In 2012, NREL completed Phase 2 (WWSIS-2) after examining new data and address utility concerns about damage to fossil-fueled generators as they vary their output to manage intermittency from renewables. This was in response to the claim from utilities that heat rates and emissions from fossil-fueled generators could be higher during cycling than during steady-state operation. At the time of Phase 1, there was little available information on wear-and-tear costs because this information was considered proprietary by plant owners. For Phase 2, researchers worked with industry partners to analyze data collected from cost studies on 400 fossil-fueled plants over several decades. The simulations and analysis conducted for WWSIS-2 determined that “the impacts of wind-induced cycling are minimal and capped the wear-and-tear costs at 2% of the value of wind and the emissions impacts at +/- 3%. Although there are wear-and-tear and emissions impacts from generator cycling, these are modest compared to the overall benefits of replacing fossil-fueled generation with variable renewable generation.”

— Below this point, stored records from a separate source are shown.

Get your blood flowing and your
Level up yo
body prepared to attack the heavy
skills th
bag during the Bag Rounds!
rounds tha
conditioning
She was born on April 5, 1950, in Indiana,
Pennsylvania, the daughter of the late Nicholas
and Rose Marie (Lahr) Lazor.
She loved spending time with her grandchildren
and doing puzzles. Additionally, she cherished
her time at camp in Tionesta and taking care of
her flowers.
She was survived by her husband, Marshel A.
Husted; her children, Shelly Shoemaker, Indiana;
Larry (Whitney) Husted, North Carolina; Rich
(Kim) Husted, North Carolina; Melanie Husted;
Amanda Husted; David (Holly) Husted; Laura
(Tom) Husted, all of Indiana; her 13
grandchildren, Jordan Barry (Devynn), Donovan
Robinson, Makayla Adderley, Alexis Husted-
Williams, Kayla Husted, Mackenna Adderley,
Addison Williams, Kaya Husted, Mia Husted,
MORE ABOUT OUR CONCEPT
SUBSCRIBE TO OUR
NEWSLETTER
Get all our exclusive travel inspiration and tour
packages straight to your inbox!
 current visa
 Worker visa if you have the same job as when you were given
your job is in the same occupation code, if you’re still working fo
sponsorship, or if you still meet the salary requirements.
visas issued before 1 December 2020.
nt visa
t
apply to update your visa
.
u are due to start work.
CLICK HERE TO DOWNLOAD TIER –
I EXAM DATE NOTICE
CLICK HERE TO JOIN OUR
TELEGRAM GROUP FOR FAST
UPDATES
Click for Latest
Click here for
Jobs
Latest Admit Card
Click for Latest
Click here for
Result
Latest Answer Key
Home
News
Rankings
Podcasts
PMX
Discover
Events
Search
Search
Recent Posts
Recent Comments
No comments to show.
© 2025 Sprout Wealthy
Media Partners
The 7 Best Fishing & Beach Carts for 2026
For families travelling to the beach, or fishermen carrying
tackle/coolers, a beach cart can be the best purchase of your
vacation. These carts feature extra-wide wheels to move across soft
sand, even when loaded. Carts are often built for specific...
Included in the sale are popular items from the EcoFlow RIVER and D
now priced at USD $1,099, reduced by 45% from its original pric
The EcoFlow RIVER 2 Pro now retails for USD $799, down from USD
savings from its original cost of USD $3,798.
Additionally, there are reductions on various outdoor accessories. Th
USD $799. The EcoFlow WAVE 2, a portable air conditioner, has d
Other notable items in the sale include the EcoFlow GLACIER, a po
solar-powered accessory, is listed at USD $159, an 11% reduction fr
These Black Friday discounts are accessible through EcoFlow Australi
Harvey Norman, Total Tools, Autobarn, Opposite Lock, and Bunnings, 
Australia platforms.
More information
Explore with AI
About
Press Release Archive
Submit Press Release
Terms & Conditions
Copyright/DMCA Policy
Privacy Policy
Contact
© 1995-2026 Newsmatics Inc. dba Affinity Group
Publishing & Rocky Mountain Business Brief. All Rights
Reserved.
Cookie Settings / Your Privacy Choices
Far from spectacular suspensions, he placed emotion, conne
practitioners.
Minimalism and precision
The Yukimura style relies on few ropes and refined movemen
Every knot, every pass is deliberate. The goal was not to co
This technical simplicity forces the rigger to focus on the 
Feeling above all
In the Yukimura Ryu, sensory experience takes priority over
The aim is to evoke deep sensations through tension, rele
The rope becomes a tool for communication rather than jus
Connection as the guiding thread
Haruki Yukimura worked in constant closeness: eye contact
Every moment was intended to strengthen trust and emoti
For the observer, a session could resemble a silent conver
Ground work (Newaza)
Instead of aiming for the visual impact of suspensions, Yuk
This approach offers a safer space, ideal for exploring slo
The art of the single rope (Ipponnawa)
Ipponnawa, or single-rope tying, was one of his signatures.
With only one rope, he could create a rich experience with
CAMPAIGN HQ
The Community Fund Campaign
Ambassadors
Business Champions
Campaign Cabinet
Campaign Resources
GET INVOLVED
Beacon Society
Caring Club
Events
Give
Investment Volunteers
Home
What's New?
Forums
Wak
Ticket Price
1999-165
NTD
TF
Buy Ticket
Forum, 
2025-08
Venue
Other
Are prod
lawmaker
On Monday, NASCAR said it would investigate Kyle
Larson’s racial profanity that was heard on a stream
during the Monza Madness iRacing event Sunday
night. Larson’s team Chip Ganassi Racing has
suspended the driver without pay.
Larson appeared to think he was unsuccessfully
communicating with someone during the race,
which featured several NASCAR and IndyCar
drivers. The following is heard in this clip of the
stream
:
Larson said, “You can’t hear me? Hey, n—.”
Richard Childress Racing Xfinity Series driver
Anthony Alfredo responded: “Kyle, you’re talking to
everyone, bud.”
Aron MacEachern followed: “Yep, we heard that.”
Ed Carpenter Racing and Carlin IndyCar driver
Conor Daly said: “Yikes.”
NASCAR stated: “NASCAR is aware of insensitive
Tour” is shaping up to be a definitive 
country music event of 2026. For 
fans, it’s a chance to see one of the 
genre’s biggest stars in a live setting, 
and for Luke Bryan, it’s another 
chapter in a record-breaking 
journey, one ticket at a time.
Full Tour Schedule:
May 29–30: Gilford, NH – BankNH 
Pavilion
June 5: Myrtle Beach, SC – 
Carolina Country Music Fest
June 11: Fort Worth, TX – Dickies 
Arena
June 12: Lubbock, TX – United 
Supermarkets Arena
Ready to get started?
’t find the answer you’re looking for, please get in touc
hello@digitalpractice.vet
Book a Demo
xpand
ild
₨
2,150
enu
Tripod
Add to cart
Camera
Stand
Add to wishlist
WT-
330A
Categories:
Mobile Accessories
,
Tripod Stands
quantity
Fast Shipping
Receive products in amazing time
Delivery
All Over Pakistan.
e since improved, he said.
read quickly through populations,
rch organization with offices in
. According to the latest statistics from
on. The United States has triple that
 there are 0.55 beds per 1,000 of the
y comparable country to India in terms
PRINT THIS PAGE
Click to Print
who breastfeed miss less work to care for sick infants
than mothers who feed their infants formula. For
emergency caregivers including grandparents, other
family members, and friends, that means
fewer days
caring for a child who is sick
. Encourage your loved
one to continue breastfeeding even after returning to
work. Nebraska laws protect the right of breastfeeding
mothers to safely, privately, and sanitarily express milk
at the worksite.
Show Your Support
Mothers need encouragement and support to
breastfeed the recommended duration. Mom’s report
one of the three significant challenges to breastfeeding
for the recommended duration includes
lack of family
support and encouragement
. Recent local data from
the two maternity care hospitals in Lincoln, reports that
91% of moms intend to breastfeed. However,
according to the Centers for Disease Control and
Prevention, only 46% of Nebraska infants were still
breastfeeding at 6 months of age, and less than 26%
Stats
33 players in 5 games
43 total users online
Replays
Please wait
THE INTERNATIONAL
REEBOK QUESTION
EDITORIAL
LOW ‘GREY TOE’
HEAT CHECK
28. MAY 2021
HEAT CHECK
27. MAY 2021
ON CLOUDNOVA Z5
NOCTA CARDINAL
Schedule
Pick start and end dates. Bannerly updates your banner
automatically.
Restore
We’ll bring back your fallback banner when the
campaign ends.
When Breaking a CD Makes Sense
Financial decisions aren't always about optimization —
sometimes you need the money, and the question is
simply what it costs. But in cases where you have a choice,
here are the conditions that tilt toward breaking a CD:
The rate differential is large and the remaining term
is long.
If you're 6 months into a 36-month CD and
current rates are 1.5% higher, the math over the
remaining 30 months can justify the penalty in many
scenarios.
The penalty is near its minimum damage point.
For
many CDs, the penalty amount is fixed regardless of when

So, according to the latest findings from the NREL, it’s a case of strong evidence of weak consequences. But according to Ken Skylar, manager of renewable services at PJM, there is an issue facing distributed renewables. But it relates to the design and age the transmission infrastructure of the grid. “Upgrades are needed to the distribution system because it wasn't designed to accommodate large amounts of variable frequency resources on these individual feeders,” Skylar explains. “There could be significant changes in voltage on a feeder and reverse power flows on the lines if a system isn't designed to handle that. A lot of the PJM members that own distribution systems have indicated that it's a big concern for them.”
Ultimately those upgrades would occur as utilities adopt smart grid technology, and smart grid technology offers a good return on investment to utilities, and government programs that help fund the upgrades. For example, a recent study by the US Department of Energy (DOE), “Economic Impact of Recovery Act Investment in the Smart Grid,” found that smart grid projects funded through the American Recovery and Reinvestment Act (ARRA) resulted in roughly $7 billion total economic output, 50,000 jobs, and a return of $1 billion in government tax revenue. The study reviewed $1.48 billion in ARRA investments from the Smart Grid Investment Grants and Smart Grid Demonstration Program programs, plus $1.48 billion in matching investments from grant recipients in the private sector between August 2009 and March 2012. In short, $3 billion in smart grid project funding returned $6.83 billion in total economic output.
Now, that’s some news that needs no spin.